__Required action__
Recast the items as a Markdown table with the columns Index and Content, starting with the line that contains "entry: 8 (inHg)" and going on through the line that contains "Reading: 14 (V)". Give each line its own numbered row, and leave out blank lines.

__Material supplied__

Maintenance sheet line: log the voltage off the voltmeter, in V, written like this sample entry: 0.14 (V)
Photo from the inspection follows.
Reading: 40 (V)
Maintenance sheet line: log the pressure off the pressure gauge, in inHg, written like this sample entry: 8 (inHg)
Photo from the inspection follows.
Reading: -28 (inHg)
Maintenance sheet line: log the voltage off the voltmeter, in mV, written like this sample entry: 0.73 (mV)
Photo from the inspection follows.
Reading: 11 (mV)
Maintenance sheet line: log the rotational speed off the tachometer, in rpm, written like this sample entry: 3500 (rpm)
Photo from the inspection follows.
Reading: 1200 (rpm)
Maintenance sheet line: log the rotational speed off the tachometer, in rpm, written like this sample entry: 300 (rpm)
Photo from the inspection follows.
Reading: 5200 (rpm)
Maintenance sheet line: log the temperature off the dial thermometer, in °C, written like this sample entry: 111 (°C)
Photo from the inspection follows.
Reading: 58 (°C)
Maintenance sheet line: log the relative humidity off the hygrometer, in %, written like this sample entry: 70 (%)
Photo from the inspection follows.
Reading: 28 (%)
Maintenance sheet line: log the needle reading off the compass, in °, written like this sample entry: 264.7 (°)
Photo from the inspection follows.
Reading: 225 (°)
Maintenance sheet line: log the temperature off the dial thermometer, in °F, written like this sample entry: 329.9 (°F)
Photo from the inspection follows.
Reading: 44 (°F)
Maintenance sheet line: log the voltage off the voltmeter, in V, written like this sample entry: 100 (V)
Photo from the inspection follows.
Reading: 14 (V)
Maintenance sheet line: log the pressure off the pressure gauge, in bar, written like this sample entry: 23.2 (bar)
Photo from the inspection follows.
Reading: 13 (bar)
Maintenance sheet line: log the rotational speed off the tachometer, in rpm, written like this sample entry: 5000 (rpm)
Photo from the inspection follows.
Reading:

__Response to the task__
| Index | Content |
|---|---|
| 1 | Maintenance sheet line: log the pressure off the pressure gauge, in inHg, written like this sample entry: 8 (inHg) |
| 2 | Photo from the inspection follows. |
| 3 | Reading: -28 (inHg) |
| 4 | Maintenance sheet line: log the voltage off the voltmeter, in mV, written like this sample entry: 0.73 (mV) |
| 5 | Photo from the inspection follows. |
| 6 | Reading: 11 (mV) |
| 7 | Maintenance sheet line: log the rotational speed off the tachometer, in rpm, written like this sample entry: 3500 (rpm) |
| 8 | Photo from the inspection follows. |
| 9 | Reading: 1200 (rpm) |
| 10 | Maintenance sheet line: log the rotational speed off the tachometer, in rpm, written like this sample entry: 300 (rpm) |
| 11 | Photo from the inspection follows. |
| 12 | Reading: 5200 (rpm) |
| 13 | Maintenance sheet line: log the temperature off the dial thermometer, in °C, written like this sample entry: 111 (°C) |
| 14 | Photo from the inspection follows. |
| 15 | Reading: 58 (°C) |
| 16 | Maintenance sheet line: log the relative humidity off the hygrometer, in %, written like this sample entry: 70 (%) |
| 17 | Photo from the inspection follows. |
| 18 | Reading: 28 (%) |
| 19 | Maintenance sheet line: log the needle reading off the compass, in °, written like this sample entry: 264.7 (°) |
| 20 | Photo from the inspection follows. |
| 21 | Reading: 225 (°) |
| 22 | Maintenance sheet line: log the temperature off the dial thermometer, in °F, written like this sample entry: 329.9 (°F) |
| 23 | Photo from the inspection follows. |
| 24 | Reading: 44 (°F) |
| 25 | Maintenance sheet line: log the voltage off the voltmeter, in V, written like this sample entry: 100 (V) |
| 26 | Photo from the inspection follows. |
| 27 | Reading: 14 (V) |